Saturday, April 21, 2007

Tax ruling may decide Shin verdict

Chatumongol remarks a blow to Thaksin kids

POST REPORTERS

Former central bank governor M.R. Chatumongol Sonakul's confirmation yesterday that shares transferred from a company to its staff should be tax-liable _ when he cited a past Revenue Department ruling _ means the ruling will likely be used as a yardstick for judging the Shin Corp-Ample Rich share transaction case. M.R. Chatumongol was commenting after he testified in his capacity as former director of the Revenue Department to the Assets Scrutiny Committee (ASC) inquiry into the case yesterday.

The panel had sought his confirmation on the Revenue Department's ruling, which was made in 1995.

Under the ruling, capital gains tax would be imposed on shares given as gifts and on those sold at below market price.

M.R. Chatumongol said some people had attempted to exploit legal loopholes to evade tax liabilities by transferring shares to individuals.

He referred to an employee stock option plan (Esop), popular at the time he was head of the Revenue Department.

Under the plan, an employer grants options to employees to buy shares at a price lower than market value.

In the light of this, he had asked the department's arbitration committee to issue an interpretation of the matter to plug the tax loophole.

The committee was chaired by then finance permanent secretary Aran Thammano.

M.R.Chatumongol, also a member of the committee at that time, said he agreed with the arbitration committee's interpretation, which was comprehensive and complete.

He said the interpretation would set a precedent for decisions on similar cases.

According to a source at the ASC, M.R. Chatumongol also confirmed to the Shin Corp inquiry panel that shares sold at a price lower than the market value were subject to taxation.

With his confirmation, the panel is confident that Panthongtae and Pinthongta Shinawatra, children of deposed prime minister Thaksin, are liable to pay income tax on the Ample Rich share deal, the source said.

After a six-hour meeting yesterday, the panel also agreed in principle that Ample Rich is subject to corporate income tax, although it has not decided how much the company must pay.

Ample Rich Investment sold 329.9 million shares in Shin Corp to the siblings for one baht apiece in January last year.

The siblings then sold their Shin shares to Temasek Holdings of Singapore for 49.25 baht apiece, making capital gains of over 15.8 billion baht.

Meanwhile, ASC spokesman Sak Korsaengruang said it is up to the government to decide on extending the committee's tenure.

The ASC is ready to accept whatever outcome _ whether or not it will be given more time to continue its work, said Mr Sak.

He said the ASC will try its best to finish all graft probes before its tenure ends.

After the committee's tenure expires, any work left unfinished will be transferred to the National Counter Corruption Commission (NCCC).

However, the NCCC's powers are still limited. The agency is not authorised to take over some of the committee's tasks, such as tax evasion cases. Also, it can take action only against state authorities.

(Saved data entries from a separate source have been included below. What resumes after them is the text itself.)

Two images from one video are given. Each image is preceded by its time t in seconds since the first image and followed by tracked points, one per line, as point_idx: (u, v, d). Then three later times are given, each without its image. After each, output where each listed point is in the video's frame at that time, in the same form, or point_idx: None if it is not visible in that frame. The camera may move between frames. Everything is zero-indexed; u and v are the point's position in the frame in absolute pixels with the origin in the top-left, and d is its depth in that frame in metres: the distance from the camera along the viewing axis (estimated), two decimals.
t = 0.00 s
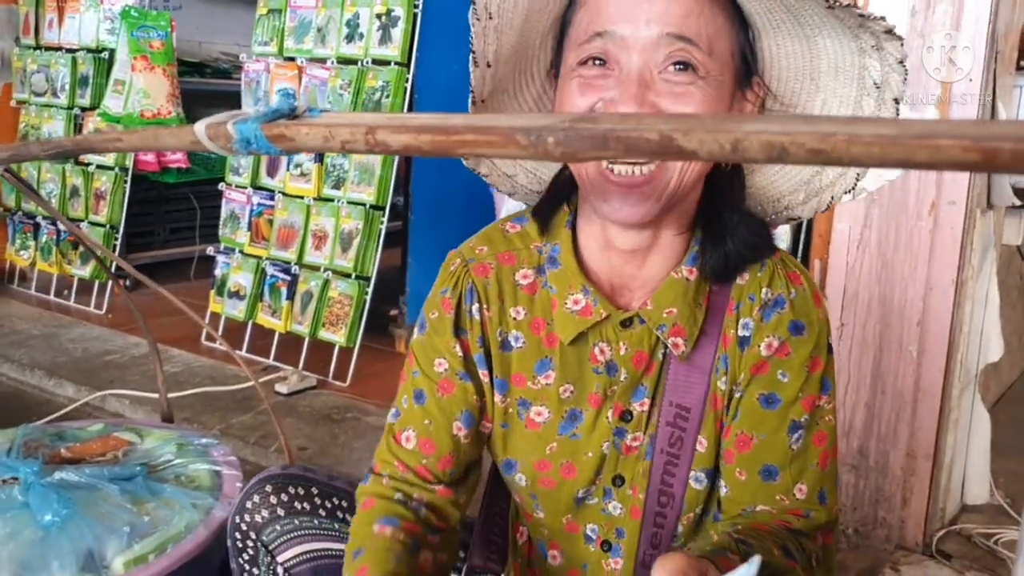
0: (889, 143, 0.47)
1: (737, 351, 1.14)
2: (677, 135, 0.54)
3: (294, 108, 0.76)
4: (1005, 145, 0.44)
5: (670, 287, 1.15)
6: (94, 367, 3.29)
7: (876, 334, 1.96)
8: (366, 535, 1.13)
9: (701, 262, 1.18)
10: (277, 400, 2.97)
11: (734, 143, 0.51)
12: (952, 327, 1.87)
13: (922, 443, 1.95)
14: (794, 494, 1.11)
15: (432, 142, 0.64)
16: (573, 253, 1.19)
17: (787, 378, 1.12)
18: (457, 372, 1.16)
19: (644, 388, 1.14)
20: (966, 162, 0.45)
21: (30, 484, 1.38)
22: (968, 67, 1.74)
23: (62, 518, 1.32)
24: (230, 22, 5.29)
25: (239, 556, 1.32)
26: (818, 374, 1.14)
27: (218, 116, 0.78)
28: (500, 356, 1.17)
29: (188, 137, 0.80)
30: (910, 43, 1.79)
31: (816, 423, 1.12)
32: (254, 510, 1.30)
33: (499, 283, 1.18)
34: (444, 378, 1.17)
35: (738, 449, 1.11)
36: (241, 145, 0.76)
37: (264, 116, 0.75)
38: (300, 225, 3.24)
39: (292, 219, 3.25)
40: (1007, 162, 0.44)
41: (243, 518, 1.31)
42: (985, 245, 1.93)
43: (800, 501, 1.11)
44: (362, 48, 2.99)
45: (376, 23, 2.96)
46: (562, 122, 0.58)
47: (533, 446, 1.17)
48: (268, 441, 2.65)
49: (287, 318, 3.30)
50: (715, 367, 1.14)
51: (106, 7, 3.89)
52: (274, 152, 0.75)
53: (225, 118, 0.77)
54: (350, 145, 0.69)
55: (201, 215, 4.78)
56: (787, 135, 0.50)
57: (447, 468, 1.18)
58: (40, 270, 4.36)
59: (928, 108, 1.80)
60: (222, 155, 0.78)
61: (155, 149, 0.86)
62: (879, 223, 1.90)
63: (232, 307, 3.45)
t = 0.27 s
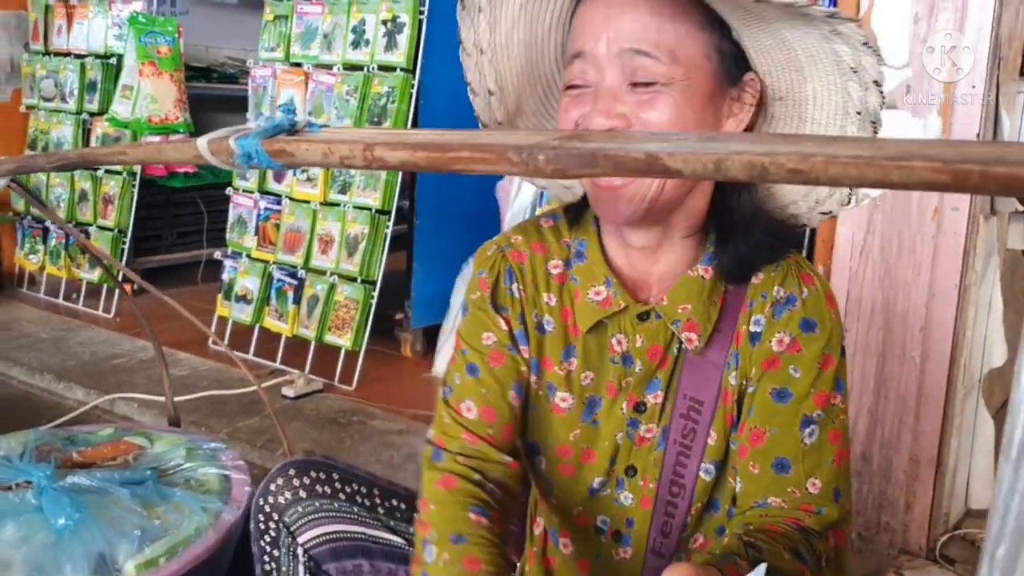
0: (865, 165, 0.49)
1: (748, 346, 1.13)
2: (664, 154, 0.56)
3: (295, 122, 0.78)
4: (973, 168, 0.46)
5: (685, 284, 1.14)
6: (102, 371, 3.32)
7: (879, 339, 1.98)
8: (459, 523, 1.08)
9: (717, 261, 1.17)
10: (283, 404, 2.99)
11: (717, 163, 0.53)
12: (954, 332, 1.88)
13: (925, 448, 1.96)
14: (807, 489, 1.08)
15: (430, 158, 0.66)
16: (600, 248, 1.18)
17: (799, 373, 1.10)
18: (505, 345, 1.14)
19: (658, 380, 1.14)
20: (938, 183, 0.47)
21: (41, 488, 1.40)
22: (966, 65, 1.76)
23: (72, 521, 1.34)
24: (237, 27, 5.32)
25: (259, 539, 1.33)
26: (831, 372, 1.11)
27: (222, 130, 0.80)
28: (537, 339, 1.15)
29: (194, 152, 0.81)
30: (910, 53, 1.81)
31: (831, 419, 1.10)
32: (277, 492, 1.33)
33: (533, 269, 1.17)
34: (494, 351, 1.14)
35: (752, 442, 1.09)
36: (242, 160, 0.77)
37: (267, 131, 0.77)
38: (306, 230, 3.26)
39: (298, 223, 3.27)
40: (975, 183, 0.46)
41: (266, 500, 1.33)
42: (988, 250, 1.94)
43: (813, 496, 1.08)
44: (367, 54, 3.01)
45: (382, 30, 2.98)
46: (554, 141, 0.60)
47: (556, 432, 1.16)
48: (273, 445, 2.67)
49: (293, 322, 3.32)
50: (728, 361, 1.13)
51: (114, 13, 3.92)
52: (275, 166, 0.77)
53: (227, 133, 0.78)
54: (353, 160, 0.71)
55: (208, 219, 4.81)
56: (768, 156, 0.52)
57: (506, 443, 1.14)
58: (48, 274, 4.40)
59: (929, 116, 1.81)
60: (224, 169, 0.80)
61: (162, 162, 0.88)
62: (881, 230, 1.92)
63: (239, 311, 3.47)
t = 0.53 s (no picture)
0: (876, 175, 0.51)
1: (753, 352, 1.19)
2: (678, 166, 0.58)
3: (315, 133, 0.80)
4: (981, 179, 0.48)
5: (690, 293, 1.21)
6: (111, 376, 3.34)
7: (883, 345, 1.99)
8: (493, 527, 1.20)
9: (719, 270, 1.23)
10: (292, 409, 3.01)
11: (731, 173, 0.55)
12: (958, 337, 1.90)
13: (930, 454, 1.98)
14: (811, 491, 1.15)
15: (448, 168, 0.68)
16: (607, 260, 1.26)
17: (802, 378, 1.16)
18: (521, 366, 1.24)
19: (666, 387, 1.21)
20: (946, 194, 0.49)
21: (58, 491, 1.42)
22: (964, 64, 1.78)
23: (89, 524, 1.36)
24: (245, 35, 5.36)
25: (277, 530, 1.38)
26: (835, 377, 1.17)
27: (242, 140, 0.82)
28: (546, 354, 1.24)
29: (215, 161, 0.83)
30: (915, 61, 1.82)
31: (835, 424, 1.16)
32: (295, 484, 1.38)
33: (539, 286, 1.26)
34: (512, 374, 1.24)
35: (755, 445, 1.16)
36: (264, 169, 0.79)
37: (287, 141, 0.79)
38: (314, 236, 3.28)
39: (306, 230, 3.30)
40: (982, 194, 0.48)
41: (285, 490, 1.38)
42: (992, 257, 1.95)
43: (817, 498, 1.15)
44: (375, 62, 3.04)
45: (390, 38, 3.00)
46: (570, 151, 0.62)
47: (571, 440, 1.24)
48: (283, 450, 2.69)
49: (301, 328, 3.34)
50: (733, 367, 1.20)
51: (124, 21, 3.96)
52: (296, 176, 0.79)
53: (249, 143, 0.80)
54: (371, 170, 0.73)
55: (216, 225, 4.84)
56: (781, 168, 0.54)
57: (536, 459, 1.25)
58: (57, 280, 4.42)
59: (932, 124, 1.82)
60: (246, 178, 0.82)
61: (183, 172, 0.90)
62: (886, 237, 1.94)
63: (247, 317, 3.49)
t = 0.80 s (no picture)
0: (870, 196, 0.51)
1: (749, 368, 1.20)
2: (676, 185, 0.58)
3: (319, 150, 0.81)
4: (974, 200, 0.48)
5: (682, 309, 1.22)
6: (115, 389, 3.34)
7: (884, 358, 1.99)
8: None
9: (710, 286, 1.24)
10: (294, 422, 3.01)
11: (728, 193, 0.56)
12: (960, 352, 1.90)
13: (932, 468, 1.97)
14: (807, 505, 1.17)
15: (450, 186, 0.68)
16: (601, 277, 1.27)
17: (797, 393, 1.17)
18: (524, 385, 1.24)
19: (661, 404, 1.21)
20: (940, 215, 0.49)
21: (61, 506, 1.42)
22: (964, 63, 1.78)
23: (92, 539, 1.36)
24: (249, 49, 5.38)
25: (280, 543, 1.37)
26: (830, 391, 1.18)
27: (247, 158, 0.82)
28: (545, 373, 1.24)
29: (220, 178, 0.84)
30: (917, 77, 1.83)
31: (829, 438, 1.18)
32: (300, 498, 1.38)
33: (534, 305, 1.27)
34: (515, 393, 1.24)
35: (752, 460, 1.17)
36: (268, 187, 0.80)
37: (291, 159, 0.79)
38: (318, 249, 3.29)
39: (310, 243, 3.31)
40: (977, 215, 0.48)
41: (289, 504, 1.38)
42: (992, 271, 1.96)
43: (814, 512, 1.16)
44: (379, 76, 3.05)
45: (394, 52, 3.02)
46: (571, 170, 0.62)
47: (568, 458, 1.25)
48: (285, 463, 2.69)
49: (305, 341, 3.35)
50: (728, 383, 1.20)
51: (129, 35, 3.97)
52: (300, 193, 0.79)
53: (254, 160, 0.81)
54: (374, 187, 0.73)
55: (220, 238, 4.85)
56: (777, 188, 0.54)
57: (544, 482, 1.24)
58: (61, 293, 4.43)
59: (932, 138, 1.83)
60: (251, 195, 0.82)
61: (187, 189, 0.90)
62: (887, 252, 1.94)
63: (251, 329, 3.49)
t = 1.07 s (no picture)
0: (879, 210, 0.51)
1: (748, 380, 1.18)
2: (685, 198, 0.58)
3: (326, 161, 0.81)
4: (984, 215, 0.48)
5: (675, 317, 1.23)
6: (117, 398, 3.34)
7: (887, 369, 1.99)
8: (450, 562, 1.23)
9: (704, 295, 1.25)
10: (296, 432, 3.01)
11: (737, 206, 0.56)
12: (962, 363, 1.91)
13: (935, 479, 1.97)
14: (806, 521, 1.14)
15: (458, 198, 0.68)
16: (597, 285, 1.29)
17: (797, 406, 1.15)
18: (502, 397, 1.28)
19: (654, 413, 1.21)
20: (950, 228, 0.49)
21: (64, 515, 1.42)
22: (963, 63, 1.78)
23: (95, 548, 1.36)
24: (253, 58, 5.40)
25: (285, 555, 1.37)
26: (830, 405, 1.16)
27: (254, 169, 0.82)
28: (530, 382, 1.27)
29: (226, 188, 0.84)
30: (920, 89, 1.83)
31: (829, 452, 1.15)
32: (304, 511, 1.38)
33: (529, 312, 1.29)
34: (492, 405, 1.28)
35: (751, 475, 1.16)
36: (275, 198, 0.80)
37: (299, 170, 0.79)
38: (321, 258, 3.29)
39: (312, 252, 3.31)
40: (986, 229, 0.48)
41: (293, 516, 1.38)
42: (996, 283, 1.96)
43: (812, 528, 1.14)
44: (383, 86, 3.06)
45: (397, 63, 3.03)
46: (578, 182, 0.62)
47: (556, 466, 1.25)
48: (287, 472, 2.69)
49: (307, 350, 3.35)
50: (727, 395, 1.19)
51: (133, 45, 3.98)
52: (307, 204, 0.79)
53: (261, 171, 0.81)
54: (382, 199, 0.73)
55: (223, 247, 4.85)
56: (786, 201, 0.54)
57: (501, 488, 1.29)
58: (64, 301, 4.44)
59: (936, 150, 1.83)
60: (257, 206, 0.82)
61: (194, 199, 0.90)
62: (890, 263, 1.94)
63: (253, 338, 3.49)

Mr Sak urged the government and the National Legislative Assembly to consider amending the law governing the NCCC to give the graftbusters more power to investigate a wider range of cases, including tax evasion.

At the same time, the Finance Ministry yesterday re-submitted a complaint over the digit lottery case to the ASC.

The ministry lodged a complaint with the ASC on March 30, but it was rejected by the committee as incomplete as it failed to identify the alleged offenders accused of misusing the money from the sale of the digit lottery tickets.